Del mismo modo, salvando las distancias, me gusta pensar que el trabajo de los que nos dedicamos de manera diligente a la política sirve para aportar lo mejor de nuestra trayectoria profesional, lo mejor de nosotros mismos, en beneficio del interés general. Y es que, cuando los representantes de Ciudadanos insistimos en que venimos de la sociedad civil no lo decimos como una ‘coletilla’, sino que esa afirmación reviste una realidad innegable. Yo misma, he llegado ahora, con 52 años, a la política, tras dedicar buena parte de mi vida a emprender en proyectos empresariales y a dedicarme a trabajar por colectivos sociales desfavorecidos. Al contrario de los que han mamado la política desde la juventud y sin otra profesión conocida, yo llegué a la política con los deberes realizados, el ego satisfecho y con ganas de aportar a la sociedad mediante los principios que valoro y aprecio, tanto en el deporte como en cualquier otro ámbito: trabajo, honestidad y sacrificio. Y si la principal herramienta de Nadal es la raqueta, la de los políticos es (o debería ser) la palabra. Y si el principal objetivo de los deportistas es la victoria, el de los políticos es (o debería ser) el compromiso, la verdad.

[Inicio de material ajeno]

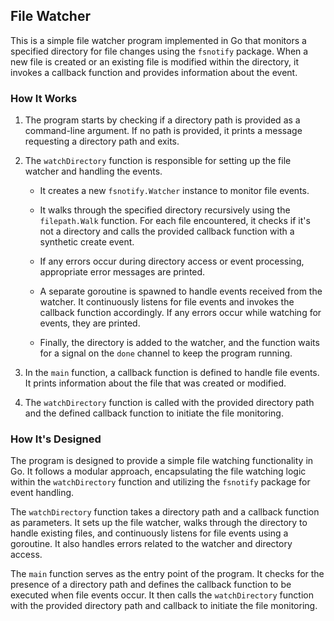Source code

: ## File Watcher

This is a simple file watcher program implemented in Go that monitors a specified directory for file changes using the `fsnotify` package. When a new file is created or an existing file is modified within the directory, it invokes a callback function and provides information about the event.

### How It Works

1. The program starts by checking if a directory path is provided as a command-line argument. If no path is provided, it prints a message requesting a directory path and exits.

2. The `watchDirectory` function is responsible for setting up the file watcher and handling the events.

   - It creates a new `fsnotify.Watcher` instance to monitor file events.

   - It walks through the specified directory recursively using the `filepath.Walk` function. For each file encountered, it checks if it's not a directory and calls the provided callback function with a synthetic create event.

   - If any errors occur during directory access or event processing, appropriate error messages are printed.

   - A separate goroutine is spawned to handle events received from the watcher. It continuously listens for file events and invokes the callback function accordingly. If any errors occur while watching for events, they are printed.

   - Finally, the directory is added to the watcher, and the function waits for a signal on the `done` channel to keep the program running.

3. In the `main` function, a callback function is defined to handle file events. It prints information about the file that was created or modified.

4. The `watchDirectory` function is called with the provided directory path and the defined callback function to initiate the file monitoring.

### How It's Designed

The program is designed to provide a simple file watching functionality in Go. It follows a modular approach, encapsulating the file watching logic within the `watchDirectory` function and utilizing the `fsnotify` package for event handling.

The `watchDirectory` function takes a directory path and a callback function as parameters. It sets up the file watcher, walks through the directory to handle existing files, and continuously listens for file events using a goroutine. It also handles errors related to the watcher and directory access.

The `main` function serves as the entry point of the program. It checks for the presence of a directory path and defines the callback function to be executed when file events occur. It then calls the `watchDirectory` function with the provided directory path and callback to initiate the file monitoring.
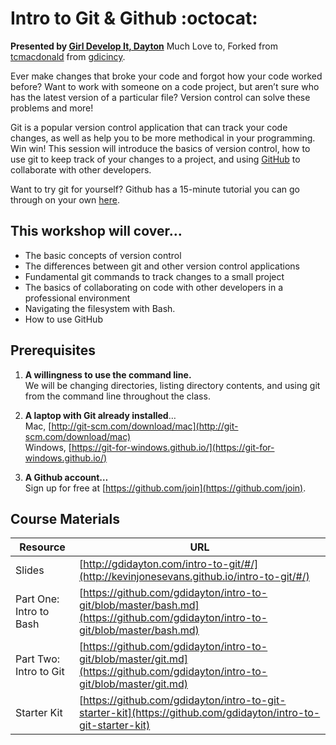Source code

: # Intro to Git &amp; Github :octocat:  

**Presented by [Girl Develop It, Dayton](http://gdidayton.com)**
Much Love to, Forked from [tcmacdonald](https://github.com/tcmacdonald) from [gdicincy](http://git.gdicincy.com/).

Ever make changes that broke your code and forgot how your code worked before? Want to work with someone on a code project, but aren’t sure who has the latest version of a particular file? Version control can solve these problems and more!

Git is a popular version control application that can track your code changes, as well as help you to be more methodical in your programming. Win win! This session will introduce the basics of version control, how to use git to keep track of your changes to a project, and using [GitHub](http://github.com) to collaborate with other developers.

Want to try git for yourself? Github has a 15-minute tutorial you can go through on your own [here](https://try.github.io).

## This workshop will cover…

* The basic concepts of version control
* The differences between git and other version control applications
* Fundamental git commands to track changes to a small project
* The basics of collaborating on code with other developers in a professional environment
* Navigating the filesystem with Bash.
* How to use GitHub


## Prerequisites

1. **A willingness to use the command line.**  
We will be changing directories, listing directory contents, and using git from the command line throughout the class.

2. **A laptop with Git already installed**…  
Mac, [http://git-scm.com/download/mac](http://git-scm.com/download/mac)  
Windows, [https://git-for-windows.github.io/](https://git-for-windows.github.io/)

3. **A Github account…**  
Sign up for free at [https://github.com/join](https://github.com/join).

## Course Materials

Resource|URL
---|---
Slides|[http://gdidayton.com/intro-to-git/#/](http://kevinjonesevans.github.io/intro-to-git/#/)
Part One: Intro to Bash|[https://github.com/gdidayton/intro-to-git/blob/master/bash.md](https://github.com/gdidayton/intro-to-git/blob/master/bash.md)
Part Two: Intro to Git|[https://github.com/gdidayton/intro-to-git/blob/master/git.md](https://github.com/gdidayton/intro-to-git/blob/master/git.md)
Starter Kit|[https://github.com/gdidayton/intro-to-git-starter-kit](https://github.com/gdidayton/intro-to-git-starter-kit)
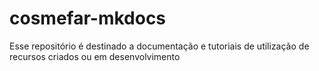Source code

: # cosmefar-mkdocs
Esse repositório é destinado a documentação e tutoriais de utilização de recursos criados ou em desenvolvimento
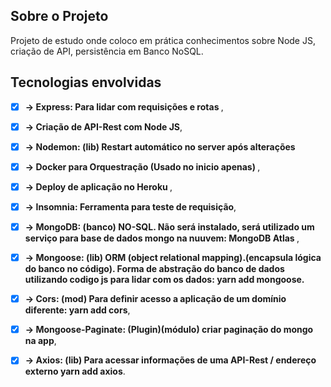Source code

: ## Sobre o Projeto
Projeto de estudo onde coloco em prática conhecimentos sobre Node JS, criação de API, persistência em Banco NoSQL.


## Tecnologias envolvidas
- [x] <b>-> Express: Para lidar com requisições e rotas </b>,
- [x] <b>-> Criação de API-Rest com Node JS</b>, 
- [x] <b>-> Nodemon: (lib) Restart automático no server após alterações</b>
- [x] <b>-> Docker para Orquestração (Usado no inicio apenas) </b>,
- [x] <b>-> Deploy de aplicação no Heroku </b>,
- [x] <b>-> Insomnia: Ferramenta para teste de requisição</b>,
- [x] <b>-> MongoDB: (banco) NO-SQL. Não será instalado, será utilizado um serviço para base de dados mongo na nuuvem: MongoDB Atlas </b>,
- [x] <b>-> Mongoose: (lib) ORM (object relational mapping).(encapsula lógica do banco no código). Forma de abstração do banco de dados utilizando codigo js para lidar com os dados: yarn add mongoose. </b>
- [x] <b>-> Cors: (mod) Para definir acesso a aplicação de um domínio diferente: yarn add cors</b>,
- [x] <b>-> Mongoose-Paginate: (Plugin)(módulo) criar paginação do mongo na app</b>,
- [x] <b>-> Axios: (lib) Para acessar informações de uma API-Rest / endereço externo yarn add axios</b>.




    
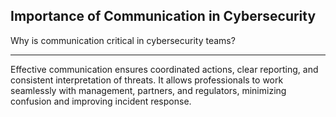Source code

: ## Importance of Communication in Cybersecurity

Why is communication critical in cybersecurity teams?

---

Effective communication ensures coordinated actions, clear reporting, and consistent interpretation of threats.
It allows professionals to work seamlessly with management, partners, and regulators, minimizing confusion and improving incident response.

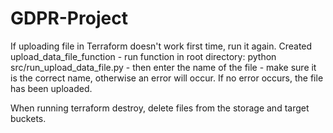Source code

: # GDPR-Project

If uploading file in Terraform doesn't work first time, run it again.
Created upload_data_file_function - run function in root directory: python src/run_upload_data_file.py - then enter the name of the file - make sure it is the correct name, otherwise an error will occur. If no error occurs, the file has been uploaded.

When running terraform destroy, delete files from the storage and target buckets.
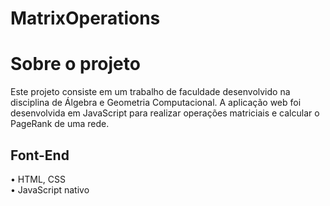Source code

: # MatrixOperations

# Sobre o projeto
Este projeto consiste em um trabalho de faculdade desenvolvido na disciplina de Álgebra e Geometria Computacional. A aplicação web foi desenvolvida em JavaScript para realizar operações matriciais e calcular o PageRank de uma rede.

## Font-End 
• HTML, CSS <br>
• JavaScript nativo
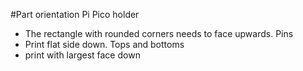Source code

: #Part orientation
Pi Pico holder
  - The rectangle with rounded corners needs to face upwards.
Pins
  - Print flat side down.
Tops and bottoms
  - print with largest face down
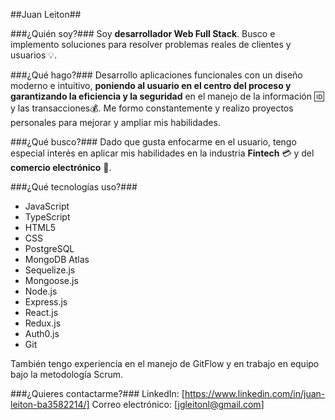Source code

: ##Juan Leiton##

###¿Quién soy?###
Soy **desarrollador Web Full Stack**. Busco e implemento soluciones para resolver problemas reales de clientes y usuarios 💡.

###¿Qué hago?###
Desarrollo aplicaciones funcionales con un diseño moderno e intuitivo, **poniendo al usuario en el centro del proceso y garantizando la eficiencia y la seguridad** en el manejo de la información 🆔 y las transacciones💰. Me formo constantemente y realizo proyectos personales para mejorar y ampliar mis habilidades.

###¿Qué busco?###
Dado que gusta enfocarme en el usuario, tengo especial interés en aplicar mis habilidades en la industria **Fintech** 💳 y del **comercio electrónico** 🛒.

###¿Qué tecnologías uso?###
- JavaScript
- TypeScript
- HTML5
- CSS
- PostgreSQL
- MongoDB Atlas
- Sequelize.js
- Mongoose.js
- Node.js
- Express.js
- React.js
- Redux.js
- Auth0.js
- Git

También tengo experiencia en el manejo de GitFlow y en trabajo en equipo bajo la metodología Scrum.

###¿Quieres contactarme?###
LinkedIn: [https://www.linkedin.com/in/juan-leiton-ba3582214/]
Correo electrónico: [jgleitonl@gmail.com]
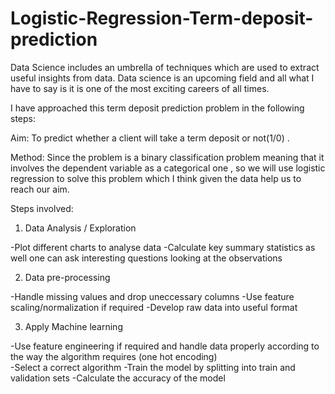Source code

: # Logistic-Regression-Term-deposit-prediction
Data Science includes an umbrella of techniques which are used to extract useful insights from data. Data science is an upcoming field and all what I have to say is it is one of the most exciting careers of all times.

I have approached this term deposit prediction problem in the following steps:

Aim: To predict whether a client will take a term deposit or not(1/0) .

Method: Since the problem is a binary classification problem meaning that it involves the dependent variable as a categorical one , so we will use logistic regression to solve this problem which I think given the data help us to reach our aim.

Steps involved:

1) Data Analysis / Exploration 

  -Plot different charts to analyse data 
  -Calculate key summary statistics as well one can ask interesting questions looking at the observations

2) Data pre-processing 

  -Handle missing values and drop uneccessary columns 
  -Use feature scaling/normalization if required -Develop raw data into useful format

3) Apply Machine learning 

  -Use feature engineering if required and handle data properly according to the way the algorithm requires (one hot encoding)      
  -Select a correct algorithm 
  -Train the model by splitting into train and validation sets -Calculate the accuracy of the model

Precisamente, en las inminentes elecciones de Castilla y León del próximo domingo, el lema de la Ciudadanos es ‘El valor de la palabra’. Esto significa ensalzar la importancia del esfuerzo, las promesas cumplidas y el compromiso. Eso es lo que ha caracterizado la gestión de Paco Igea y su equipo durante estos tiempos tan complicados y eso es lo que debería primar en nuestra clase política en toda España. Y, sin embargo, hemos vivido en nuestras propias carnes excepciones difíciles de olvidar. Situaciones lamentables donde los protagonistas no dudan en mudar la piel como serpientes para adaptarse al medio o a las circunstancias en lo que parece haberse convertido una jungla política en la que todo vale.

Frente a ello no debemos echar los brazos abajo. Es fundamental seguir reivindicando un espacio de centro liberal, tan necesario en un tiempo marcado por los extremos y con personas que de verdad quieren trabajar por sus iguales. Los que no estamos sino que somos de Ciudadanos damos un valor fundamental a la palabra dada. Yo di mi palabra por este ilusionante proyecto y la seguiré manteniendo. Aunque no siempre el que gana es el más honesto, por una vez me gustaría que ganaran los buenos. Como los grandes deportistas, hay que resistir y luchar cuando se tiene el viento a favor pero también cuando vienen las cartas mal dadas. A final de cuentas, no importa tanto un sillón cuando no puedes ni mirarte al espejo. La ciudadanía debe penalizar severamente a quien no cumple con su propia palabra, castigar a los mentirosos y premiar la verdad. Roma no paga traidores y Granada tampoco.